> [Exercise description]: Express the lines of the items as a JSON list of strings, one string per line with blank lines left out, starting at the first line and ending at the line containing "common name: Smooth-billed ani" (both included).

Items from a dataset
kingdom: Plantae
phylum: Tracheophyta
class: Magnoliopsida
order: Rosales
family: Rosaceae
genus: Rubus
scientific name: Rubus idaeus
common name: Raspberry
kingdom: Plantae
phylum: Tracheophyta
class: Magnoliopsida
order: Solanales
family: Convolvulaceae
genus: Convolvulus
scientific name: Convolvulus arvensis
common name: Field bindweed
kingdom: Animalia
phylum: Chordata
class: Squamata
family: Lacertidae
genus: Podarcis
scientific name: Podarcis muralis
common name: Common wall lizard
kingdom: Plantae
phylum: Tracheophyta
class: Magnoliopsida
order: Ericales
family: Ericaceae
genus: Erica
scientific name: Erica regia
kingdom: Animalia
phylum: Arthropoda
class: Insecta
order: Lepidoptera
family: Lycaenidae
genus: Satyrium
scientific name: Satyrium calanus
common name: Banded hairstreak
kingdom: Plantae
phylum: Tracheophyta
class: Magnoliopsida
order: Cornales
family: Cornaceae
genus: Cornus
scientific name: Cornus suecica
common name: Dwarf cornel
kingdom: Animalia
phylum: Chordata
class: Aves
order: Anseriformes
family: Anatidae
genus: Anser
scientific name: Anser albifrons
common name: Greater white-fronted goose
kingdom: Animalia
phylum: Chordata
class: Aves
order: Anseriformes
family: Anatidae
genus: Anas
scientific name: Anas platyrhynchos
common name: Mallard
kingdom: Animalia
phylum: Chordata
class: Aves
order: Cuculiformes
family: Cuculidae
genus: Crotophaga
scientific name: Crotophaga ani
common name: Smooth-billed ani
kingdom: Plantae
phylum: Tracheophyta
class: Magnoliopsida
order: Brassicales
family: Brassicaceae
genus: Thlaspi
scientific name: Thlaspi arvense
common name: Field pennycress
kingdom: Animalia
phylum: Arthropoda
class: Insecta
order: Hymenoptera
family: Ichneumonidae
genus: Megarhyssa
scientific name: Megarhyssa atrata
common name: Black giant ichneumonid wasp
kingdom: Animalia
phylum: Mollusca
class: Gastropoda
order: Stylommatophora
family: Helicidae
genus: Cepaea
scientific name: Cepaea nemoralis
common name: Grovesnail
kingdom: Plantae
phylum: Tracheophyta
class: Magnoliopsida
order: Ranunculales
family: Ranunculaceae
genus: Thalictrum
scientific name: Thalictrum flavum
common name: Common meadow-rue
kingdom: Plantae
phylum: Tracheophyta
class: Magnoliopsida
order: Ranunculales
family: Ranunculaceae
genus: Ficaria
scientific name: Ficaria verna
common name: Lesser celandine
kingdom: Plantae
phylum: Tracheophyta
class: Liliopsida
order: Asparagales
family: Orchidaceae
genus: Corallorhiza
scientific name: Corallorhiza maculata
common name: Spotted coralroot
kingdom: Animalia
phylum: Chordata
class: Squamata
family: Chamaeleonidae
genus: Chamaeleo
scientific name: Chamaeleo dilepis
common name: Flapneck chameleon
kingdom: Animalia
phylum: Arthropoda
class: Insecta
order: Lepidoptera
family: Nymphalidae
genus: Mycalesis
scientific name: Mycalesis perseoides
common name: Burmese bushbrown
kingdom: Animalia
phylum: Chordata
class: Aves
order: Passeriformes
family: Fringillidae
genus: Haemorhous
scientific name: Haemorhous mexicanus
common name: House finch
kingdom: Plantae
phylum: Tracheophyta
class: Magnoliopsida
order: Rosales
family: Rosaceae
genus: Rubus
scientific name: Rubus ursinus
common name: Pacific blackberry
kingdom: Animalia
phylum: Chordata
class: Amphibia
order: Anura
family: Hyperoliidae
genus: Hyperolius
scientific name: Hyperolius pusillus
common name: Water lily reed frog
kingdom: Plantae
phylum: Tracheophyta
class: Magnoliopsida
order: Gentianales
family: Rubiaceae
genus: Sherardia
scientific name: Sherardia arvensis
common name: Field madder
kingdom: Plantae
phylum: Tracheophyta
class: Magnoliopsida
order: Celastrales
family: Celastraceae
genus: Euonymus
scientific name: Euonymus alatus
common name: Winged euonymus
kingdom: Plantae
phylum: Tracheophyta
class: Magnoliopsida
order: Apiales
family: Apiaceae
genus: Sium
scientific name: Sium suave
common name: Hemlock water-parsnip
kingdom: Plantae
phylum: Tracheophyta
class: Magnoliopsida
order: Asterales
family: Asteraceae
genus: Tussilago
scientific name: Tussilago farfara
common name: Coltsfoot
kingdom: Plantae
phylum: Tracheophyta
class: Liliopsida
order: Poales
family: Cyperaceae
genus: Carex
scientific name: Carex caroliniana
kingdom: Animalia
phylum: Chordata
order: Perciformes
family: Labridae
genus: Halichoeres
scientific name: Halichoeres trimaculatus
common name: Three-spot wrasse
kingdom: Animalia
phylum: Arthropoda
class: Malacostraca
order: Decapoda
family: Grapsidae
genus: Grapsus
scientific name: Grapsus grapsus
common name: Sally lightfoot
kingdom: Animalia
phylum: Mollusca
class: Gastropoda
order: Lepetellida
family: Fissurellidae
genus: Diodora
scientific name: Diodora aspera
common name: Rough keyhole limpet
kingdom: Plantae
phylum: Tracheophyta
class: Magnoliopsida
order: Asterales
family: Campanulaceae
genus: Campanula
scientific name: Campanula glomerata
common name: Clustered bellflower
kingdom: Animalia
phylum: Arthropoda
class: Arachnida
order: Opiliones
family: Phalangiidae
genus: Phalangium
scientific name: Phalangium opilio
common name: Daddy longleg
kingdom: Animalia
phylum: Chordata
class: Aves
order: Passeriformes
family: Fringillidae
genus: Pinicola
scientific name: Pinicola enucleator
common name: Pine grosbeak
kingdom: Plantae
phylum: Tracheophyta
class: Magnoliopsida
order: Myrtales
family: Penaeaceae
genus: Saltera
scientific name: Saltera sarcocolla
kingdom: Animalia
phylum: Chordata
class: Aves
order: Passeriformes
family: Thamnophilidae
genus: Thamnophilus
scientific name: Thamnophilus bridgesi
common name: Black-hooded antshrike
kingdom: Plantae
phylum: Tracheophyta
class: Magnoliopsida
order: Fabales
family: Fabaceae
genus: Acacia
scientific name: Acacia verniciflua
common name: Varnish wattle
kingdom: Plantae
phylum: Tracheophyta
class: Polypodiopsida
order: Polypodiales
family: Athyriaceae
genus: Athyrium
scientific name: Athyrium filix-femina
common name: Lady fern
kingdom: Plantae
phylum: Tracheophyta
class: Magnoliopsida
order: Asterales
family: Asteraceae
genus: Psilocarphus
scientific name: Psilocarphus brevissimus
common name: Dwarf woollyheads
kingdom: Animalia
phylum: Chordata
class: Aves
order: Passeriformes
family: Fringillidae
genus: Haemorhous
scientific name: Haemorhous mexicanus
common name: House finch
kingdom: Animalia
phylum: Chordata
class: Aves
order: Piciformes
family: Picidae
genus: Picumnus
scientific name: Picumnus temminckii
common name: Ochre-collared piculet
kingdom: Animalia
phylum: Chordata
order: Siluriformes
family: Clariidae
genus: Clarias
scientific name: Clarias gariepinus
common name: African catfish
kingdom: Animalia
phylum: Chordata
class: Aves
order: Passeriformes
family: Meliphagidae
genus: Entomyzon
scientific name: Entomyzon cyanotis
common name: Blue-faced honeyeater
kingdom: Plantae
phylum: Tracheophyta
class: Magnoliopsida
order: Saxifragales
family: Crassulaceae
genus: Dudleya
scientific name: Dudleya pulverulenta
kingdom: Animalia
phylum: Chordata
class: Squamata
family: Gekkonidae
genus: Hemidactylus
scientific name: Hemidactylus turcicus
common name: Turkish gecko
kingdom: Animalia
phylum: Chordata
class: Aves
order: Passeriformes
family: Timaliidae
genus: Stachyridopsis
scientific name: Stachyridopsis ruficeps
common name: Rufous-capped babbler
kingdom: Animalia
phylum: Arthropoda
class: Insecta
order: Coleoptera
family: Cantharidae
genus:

> [Result for this exercise]:
[
  "kingdom: Plantae",
  "phylum: Tracheophyta",
  "class: Magnoliopsida",
  "order: Rosales",
  "family: Rosaceae",
  "genus: Rubus",
  "scientific name: Rubus idaeus",
  "common name: Raspberry",
  "kingdom: Plantae",
  "phylum: Tracheophyta",
  "class: Magnoliopsida",
  "order: Solanales",
  "family: Convolvulaceae",
  "genus: Convolvulus",
  "scientific name: Convolvulus arvensis",
  "common name: Field bindweed",
  "kingdom: Animalia",
  "phylum: Chordata",
  "class: Squamata",
  "family: Lacertidae",
  "genus: Podarcis",
  "scientific name: Podarcis muralis",
  "common name: Common wall lizard",
  "kingdom: Plantae",
  "phylum: Tracheophyta",
  "class: Magnoliopsida",
  "order: Ericales",
  "family: Ericaceae",
  "genus: Erica",
  "scientific name: Erica regia",
  "kingdom: Animalia",
  "phylum: Arthropoda",
  "class: Insecta",
  "order: Lepidoptera",
  "family: Lycaenidae",
  "genus: Satyrium",
  "scientific name: Satyrium calanus",
  "common name: Banded hairstreak",
  "kingdom: Plantae",
  "phylum: Tracheophyta",
  "class: Magnoliopsida",
  "order: Cornales",
  "family: Cornaceae",
  "genus: Cornus",
  "scientific name: Cornus suecica",
  "common name: Dwarf cornel",
  "kingdom: Animalia",
  "phylum: Chordata",
  "class: Aves",
  "order: Anseriformes",
  "family: Anatidae",
  "genus: Anser",
  "scientific name: Anser albifrons",
  "common name: Greater white-fronted goose",
  "kingdom: Animalia",
  "phylum: Chordata",
  "class: Aves",
  "order: Anseriformes",
  "family: Anatidae",
  "genus: Anas",
  "scientific name: Anas platyrhynchos",
  "common name: Mallard",
  "kingdom: Animalia",
  "phylum: Chordata",
  "class: Aves",
  "order: Cuculiformes",
  "family: Cuculidae",
  "genus: Crotophaga",
  "scientific name: Crotophaga ani",
  "common name: Smooth-billed ani"
]